══ Material to process ══
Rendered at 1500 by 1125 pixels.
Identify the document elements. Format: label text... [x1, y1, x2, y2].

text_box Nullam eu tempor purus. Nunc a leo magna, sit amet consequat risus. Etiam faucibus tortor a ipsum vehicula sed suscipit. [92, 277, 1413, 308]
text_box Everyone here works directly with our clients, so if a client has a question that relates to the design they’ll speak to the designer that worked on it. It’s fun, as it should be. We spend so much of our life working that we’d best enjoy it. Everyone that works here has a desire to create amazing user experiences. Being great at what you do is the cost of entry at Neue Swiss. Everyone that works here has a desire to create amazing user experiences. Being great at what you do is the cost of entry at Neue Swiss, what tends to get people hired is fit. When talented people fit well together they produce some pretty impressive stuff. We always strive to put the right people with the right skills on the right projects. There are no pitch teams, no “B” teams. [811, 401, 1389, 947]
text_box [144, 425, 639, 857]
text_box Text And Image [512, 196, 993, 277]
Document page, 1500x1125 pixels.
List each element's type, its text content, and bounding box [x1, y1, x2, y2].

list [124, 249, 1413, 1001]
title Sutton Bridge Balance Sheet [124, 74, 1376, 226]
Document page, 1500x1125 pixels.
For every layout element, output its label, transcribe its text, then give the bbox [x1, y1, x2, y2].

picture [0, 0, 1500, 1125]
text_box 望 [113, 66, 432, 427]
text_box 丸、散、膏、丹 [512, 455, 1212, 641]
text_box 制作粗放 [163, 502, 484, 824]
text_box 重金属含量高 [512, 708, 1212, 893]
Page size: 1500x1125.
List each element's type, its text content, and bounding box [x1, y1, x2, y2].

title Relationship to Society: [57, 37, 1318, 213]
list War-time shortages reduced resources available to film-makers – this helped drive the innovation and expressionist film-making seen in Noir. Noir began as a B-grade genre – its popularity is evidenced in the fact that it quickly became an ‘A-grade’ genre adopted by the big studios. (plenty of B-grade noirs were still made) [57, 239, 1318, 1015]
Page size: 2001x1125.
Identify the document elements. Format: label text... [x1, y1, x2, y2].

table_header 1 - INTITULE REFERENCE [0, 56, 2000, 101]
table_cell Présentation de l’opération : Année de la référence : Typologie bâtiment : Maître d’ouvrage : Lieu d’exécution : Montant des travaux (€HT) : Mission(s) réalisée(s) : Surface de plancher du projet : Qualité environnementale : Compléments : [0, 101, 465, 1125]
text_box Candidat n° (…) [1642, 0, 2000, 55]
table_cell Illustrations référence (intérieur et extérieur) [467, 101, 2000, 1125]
═══
__What you have to do__:
Only the line containing "Page size: 2001x1125." and the lines after it, through the end of the data, should be copied, exactly as they are.

__Written solution__:
Page size: 2001x1125.
Identify the document elements. Format: label text... [x1, y1, x2, y2].

table_header 1 - INTITULE REFERENCE [0, 56, 2000, 101]
table_cell Présentation de l’opération : Année de la référence : Typologie bâtiment : Maître d’ouvrage : Lieu d’exécution : Montant des travaux (€HT) : Mission(s) réalisée(s) : Surface de plancher du projet : Qualité environnementale : Compléments : [0, 101, 465, 1125]
text_box Candidat n° (…) [1642, 0, 2000, 55]
table_cell Illustrations référence (intérieur et extérieur) [467, 101, 2000, 1125]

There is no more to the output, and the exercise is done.